In case you haven’t been paying attention, Paranormal Activity, the very scary and
wildly successful 2009 low-budget horror movie about a haunted house and the
young couple living in it who decided to set up cameras to capture the
evidence, has turned into an annual event. After two sequels, which in fact
served as prequels that backed further and further away from the original
haunting to find different vulnerable characters filming their homes at all
hours, we’ve arrived at Paranormal
Activity 4, the first since the first to take place in roughly present day
and move the whole – at this point nearly lumbering – thing forward. Now, the
narrative can has been kicked down the road a tiny bit.
What’s most surprising is how little that seems necessary at
this point. After faltering with the mildly disappointing Paranormal Activity 2, producer-creator Oren Peli handed the reigns
of the franchise to Henry Joost and Ariel Schulman. Their Paranormal Activity 3 is quite possibly the best movie that this
concept can sustain, a movie of big scares and shocking, seamless effects, with
sharp performances of sympathetic characters and inventive, playful maneuvering
of the franchise’s tropes. With 4,
Joost and Schulman return, but somehow in the interim their handling of the
premise has grown irritating and played-out. Instead of using the locked-down
camera angles and quietly accumulating dread for a good mix of suspense, humor,
and scares, the movie feels tired, at once too much and not enough.
In typical P.A. fashion,
the movie introduces us to a normal suburban family, living in a house that’s
suddenly filled with things that go bump in the night. A little boy (Aiden
Lovekamp), his teenage sister (Kathryn Newton) and her boyfriend from across
the street (Matt Shively) are the ones who notice weird noises and strange
movements and decide to set up cameras to capture the action. (This family has,
rather conveniently, something like a half-dozen MacBooks around the house.)
This time we get Skype chats and iPhones added to the mix of video sources, as
well as a novel use of an Xbox’s Kinect motion sensors that somehow works to
both reveal creepy disembodied movement and make it all seem so depressingly
tangible. Instead of real innovation, these new sources of footage merely
recycle the techniques of the preceding films to lesser effect.

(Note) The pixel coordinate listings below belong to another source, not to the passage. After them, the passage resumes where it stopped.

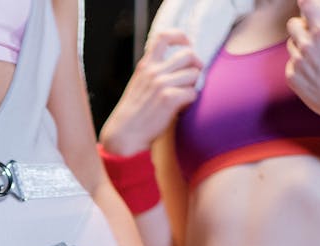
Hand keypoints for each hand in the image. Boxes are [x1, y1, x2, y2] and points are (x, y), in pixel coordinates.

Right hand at [99, 29, 202, 155]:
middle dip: (196, 66)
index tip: (187, 46)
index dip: (180, 37)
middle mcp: (153, 71)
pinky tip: (181, 109)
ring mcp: (161, 84)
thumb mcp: (139, 84)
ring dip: (193, 86)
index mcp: (145, 65)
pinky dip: (191, 102)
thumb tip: (180, 65)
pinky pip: (193, 93)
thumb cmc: (134, 113)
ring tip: (184, 98)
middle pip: (188, 54)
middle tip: (192, 79)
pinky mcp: (169, 99)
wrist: (123, 134)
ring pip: (194, 74)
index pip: (164, 37)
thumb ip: (155, 72)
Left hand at [286, 0, 319, 127]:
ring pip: (291, 46)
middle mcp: (307, 46)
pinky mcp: (292, 78)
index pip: (308, 8)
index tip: (304, 2)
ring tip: (312, 53)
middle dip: (299, 24)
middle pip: (293, 26)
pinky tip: (310, 71)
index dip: (305, 3)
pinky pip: (290, 65)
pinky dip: (298, 65)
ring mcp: (297, 63)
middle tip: (306, 28)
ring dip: (298, 45)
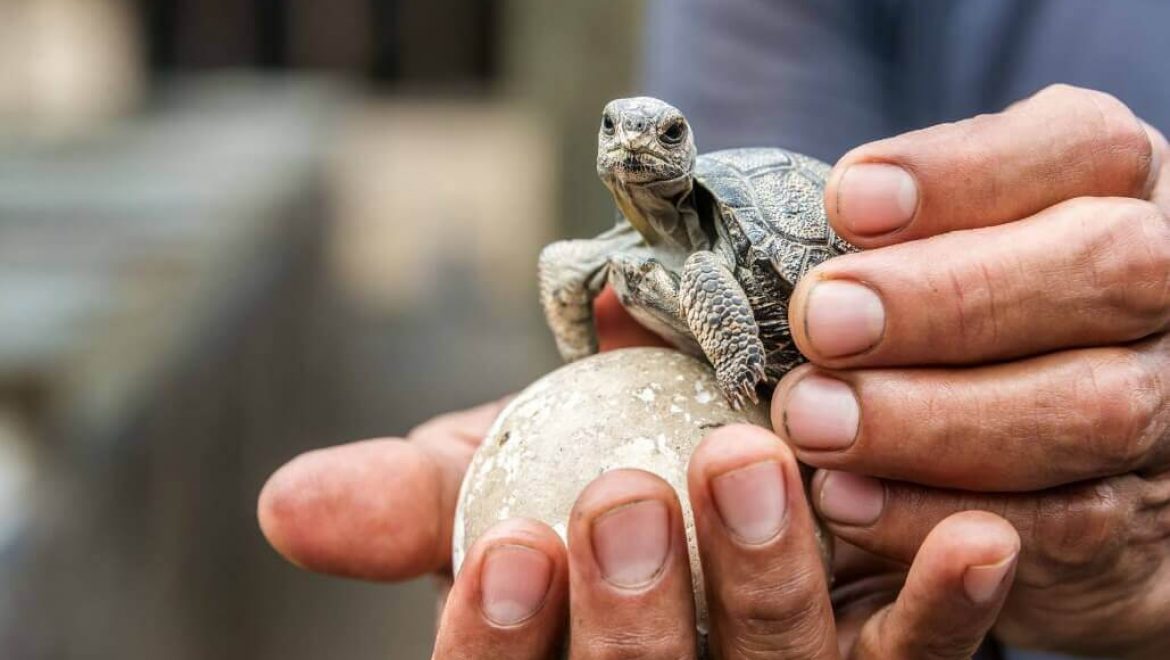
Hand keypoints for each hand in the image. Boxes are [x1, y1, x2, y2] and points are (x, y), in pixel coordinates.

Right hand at [256, 309, 1021, 656]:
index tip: (512, 547)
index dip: (501, 644)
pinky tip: (975, 536)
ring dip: (768, 583)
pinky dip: (941, 605)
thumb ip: (418, 496)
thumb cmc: (590, 478)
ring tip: (755, 466)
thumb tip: (287, 501)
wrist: (708, 466)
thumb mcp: (498, 477)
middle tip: (629, 499)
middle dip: (634, 617)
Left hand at [772, 84, 1169, 656]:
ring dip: (938, 418)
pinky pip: (1066, 527)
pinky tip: (847, 506)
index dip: (965, 173)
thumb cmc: (956, 322)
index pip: (1075, 149)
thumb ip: (811, 244)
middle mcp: (1156, 287)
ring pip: (1090, 407)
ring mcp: (1163, 405)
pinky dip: (945, 519)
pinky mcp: (1135, 521)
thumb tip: (614, 294)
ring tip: (811, 422)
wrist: (1075, 452)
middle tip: (822, 321)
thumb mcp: (915, 250)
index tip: (844, 202)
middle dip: (950, 297)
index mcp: (1106, 188)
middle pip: (1104, 271)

All of this allows for the typical
long-stretches-of-still-silence that is so familiar from the series, but unlike
the third film, which put objects like an oscillating fan or a sheet to great
visual effect, this film grows static in ways that feel like missed
opportunities. I was ready for a big scare, or at least a bit of visual
trickery, when a refrigerator door blocks most of the frame on several
occasions, but no such luck. Rather than building creative illusions and eerie
how’d-they-do-that freakouts around likable characters, we’ve got a generic
bunch of mildly curious people wondering why sometimes they hear footsteps in
an empty house or why the creepy kid (Brady Allen) across the street is so
insistent that his imaginary friend has it out for his neighbors. There’s no
sense of build or connection between the low-functioning scares.

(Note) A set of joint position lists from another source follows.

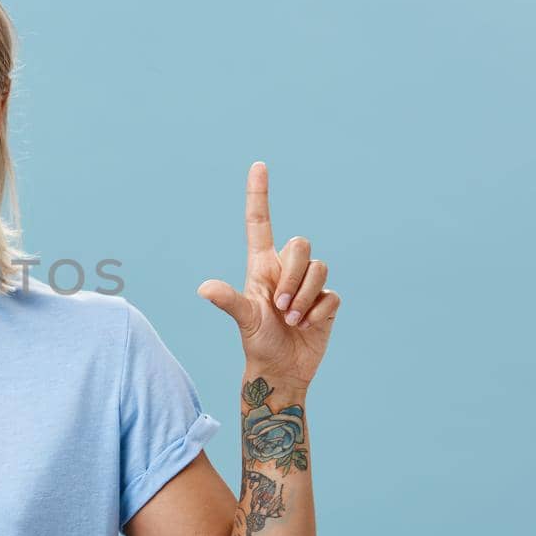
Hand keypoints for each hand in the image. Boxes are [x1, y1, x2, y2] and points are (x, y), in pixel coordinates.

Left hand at [196, 161, 339, 387]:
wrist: (282, 370)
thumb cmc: (258, 343)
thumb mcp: (244, 320)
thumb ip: (229, 301)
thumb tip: (203, 288)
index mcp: (261, 266)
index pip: (260, 222)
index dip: (259, 194)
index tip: (259, 165)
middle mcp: (286, 270)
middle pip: (301, 245)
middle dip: (293, 275)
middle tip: (280, 306)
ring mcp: (308, 285)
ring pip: (319, 268)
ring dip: (304, 297)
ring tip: (291, 319)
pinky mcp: (326, 301)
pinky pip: (331, 294)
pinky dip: (319, 311)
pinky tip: (307, 325)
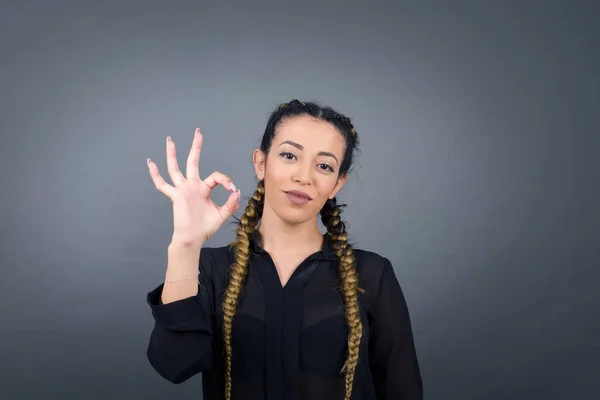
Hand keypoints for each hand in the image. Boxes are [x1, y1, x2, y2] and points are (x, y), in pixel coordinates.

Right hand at [147, 128, 240, 246]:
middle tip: (198, 133)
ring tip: (169, 140)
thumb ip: (230, 203)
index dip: (226, 180)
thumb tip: (237, 192)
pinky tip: (150, 163)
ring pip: (175, 168)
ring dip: (172, 154)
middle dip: (196, 147)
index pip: (216, 177)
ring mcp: (182, 189)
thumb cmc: (205, 227)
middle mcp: (192, 186)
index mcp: (203, 189)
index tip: (232, 190)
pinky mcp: (175, 196)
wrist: (193, 238)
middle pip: (193, 161)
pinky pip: (162, 184)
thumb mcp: (222, 214)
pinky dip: (155, 174)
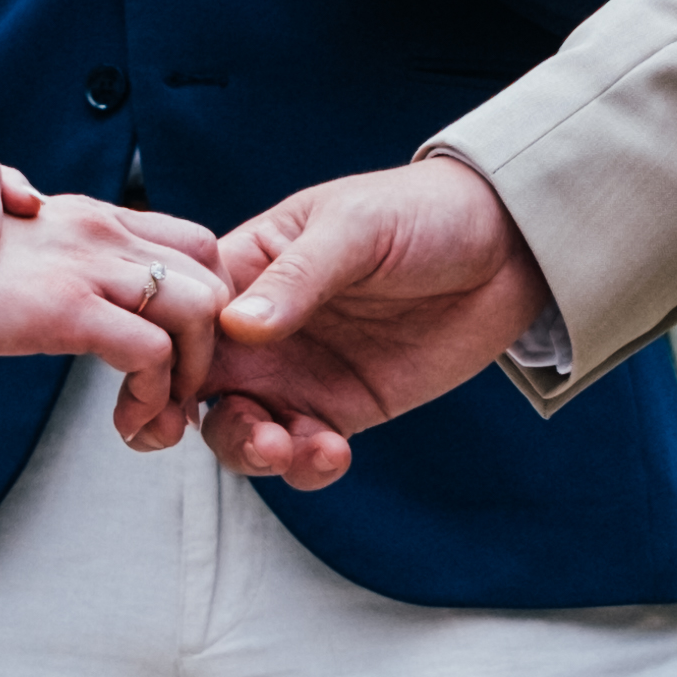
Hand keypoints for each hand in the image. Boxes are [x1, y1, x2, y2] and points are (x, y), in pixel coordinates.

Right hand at [0, 104, 231, 448]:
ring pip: (202, 310)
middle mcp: (100, 231)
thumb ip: (48, 276)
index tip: (175, 363)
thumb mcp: (0, 265)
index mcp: (88, 221)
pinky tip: (122, 425)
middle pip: (214, 276)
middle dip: (211, 349)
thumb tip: (63, 314)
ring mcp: (87, 264)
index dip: (203, 306)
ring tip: (153, 421)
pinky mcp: (64, 306)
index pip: (193, 245)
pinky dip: (155, 398)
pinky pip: (152, 353)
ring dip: (192, 377)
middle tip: (174, 402)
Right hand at [200, 158, 549, 490]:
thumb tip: (238, 325)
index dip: (167, 359)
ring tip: (285, 447)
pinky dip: (305, 464)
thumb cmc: (422, 213)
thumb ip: (297, 276)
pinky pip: (303, 450)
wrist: (508, 250)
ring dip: (251, 450)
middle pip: (199, 387)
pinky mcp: (340, 408)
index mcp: (245, 270)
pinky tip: (331, 452)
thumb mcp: (355, 227)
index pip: (183, 321)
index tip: (170, 390)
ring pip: (241, 428)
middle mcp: (259, 329)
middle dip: (205, 421)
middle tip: (247, 431)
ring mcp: (296, 372)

After something like 70 minutes of sporadic sudden noises
and quick movements, any one of which would be just about the least scary thing
in any of the previous Paranormal
Activity movies, there’s the typical climactic explosion of malevolent
psychic energy, only this time it’s pushed so far that it’s loud, sustained,
and over-the-top. This is clearly an attempt to fold large pieces of the
narrative of the previous three together – the brief return of the possessed
Katie (Katie Featherston) makes that intent more than clear – but it’s a nice
try that falls flat. It’s an attempt to hint at explanations and provide big
splashy shocks with people flung this way and that, sudden deaths, and all
manner of abrupt appearances and rapid movements. But it’s such an overwhelming
pile-up of nonsense that it’s underwhelming. The final image is most shocking
for how completely miscalculated it feels, expanding the scope of it all to a
comical extent. I still have a great deal of affection for this series, so the
good news is that this fourth installment is not irreparably, franchise-killing
bad. It’s simply the least effective of its kind, functional without working up
the energy or imagination to really entertain.